Ali Akbar Mehta (b.1983, Mumbai) is a Transmedia artist, curator, and researcher. Through a research-based practice, he creates immersive cyber archives that map narratives of history, memory, and identity, through multifocal lenses of violence, conflict, and trauma. Such archival mappings – like drawings, paintings, new media works, net-based projects, poems, essays, and theoretical texts, as well as performances both of bodies and networks – are rooted in data feminist posthumanist critical theories of making visible hegemonic power relations and silenced historical materialism. His ongoing doctoral research, tentatively titled Practicing Online Performativity: Constructing Politically Conscious Archives for the Future, is interested in exploring the performative relations between online archives and their users through mediated interventions of Second Order Cybernetics, to create knowledge systems that outline a vibrant new political public sphere.

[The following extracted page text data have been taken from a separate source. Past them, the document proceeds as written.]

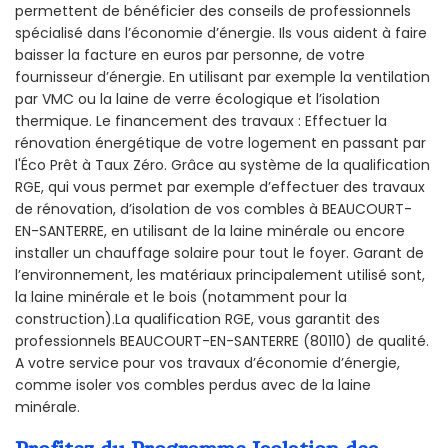
permettent de bénéficier des conseils de professionnels
spécialisé dans l’économie d’énergie. Ils vous aident à faire
baisser la facture en euros par personne, de votre
fournisseur d’énergie. En utilisant par exemple la ventilation
par VMC ou la laine de verre écologique et l’isolation
thermique. Le financement des travaux : Effectuer la
rénovation énergétique de votre logement en passant par
l'Éco Prêt à Taux Zéro. Grâce au système de la qualification
RGE, qui vous permet par exemple d’effectuer des travaux
de rénovation, d’isolation de vos combles à BEAUCOURT-
EN-SANTERRE, en utilisant de la laine minérale ou encore
installer un chauffage solaire pour tout le foyer. Garant de
l’environnement, les matériaux principalement utilisé sont,
la laine minérale et le bois (notamment pour la
construction).La qualification RGE, vous garantit des
professionnels BEAUCOURT-EN-SANTERRE (80110) de qualité.
A votre service pour vos travaux d’économie d’énergie,
comme isoler vos combles perdus avec de la laine
minérale.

His work as performances, installations and talks have been exhibited in galleries and alternative spaces in Mumbai, New Delhi, Pune, Helsinki, Tampere, Pori, Venice, Nova Gorica, Vienna, Turku, and Jyväskylä. Several of his projects, such as 256 Million Colours of Violence, Outsiders at Work, Ballad of the Lost Utopian Meadow and Central Park Archives, exist as permanent ongoing online projects.

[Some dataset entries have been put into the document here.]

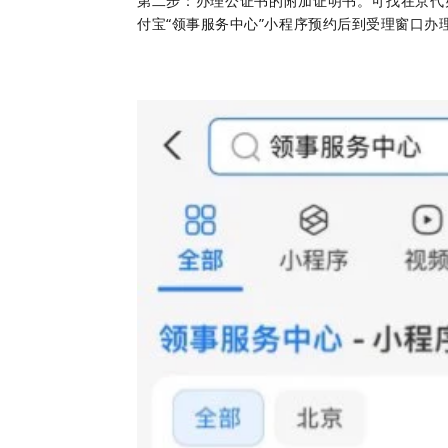
第二步：办理公证书的附加证明书。可找在京代
付宝“领事服务中心”小程序预约后到受理窗口办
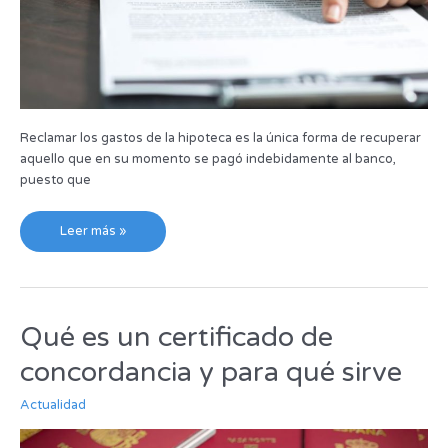
Reclamar los gastos de la hipoteca es la única forma de recuperar
aquello que en su momento se pagó indebidamente al banco,
puesto que
Leer más »
Qué es un certificado de
Qué
es
concordancia y para qué sirve
un
certificado
Actualidad
de
concordancia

He is a co-founder of the Museum of Impossible Forms, an anti-racist queer feminist project and was its Co-Artistic Director from 2018 to 2020. He currently serves on the board of TKOK ry (2021-) and Kiila ry (2019- chairperson 2021-); is a research member of the Cluster of Critical Artistic Research (CCARE) and is pursuing his Doctoral Research in the Contemporary Art Department at Aalto University, Helsinki. He holds a BFA in Drawing & Painting from the Sir J.J. School of Art, Mumbai, and an MA in Visual Culture, Curating, and Contemporary Art from Aalto University, Helsinki.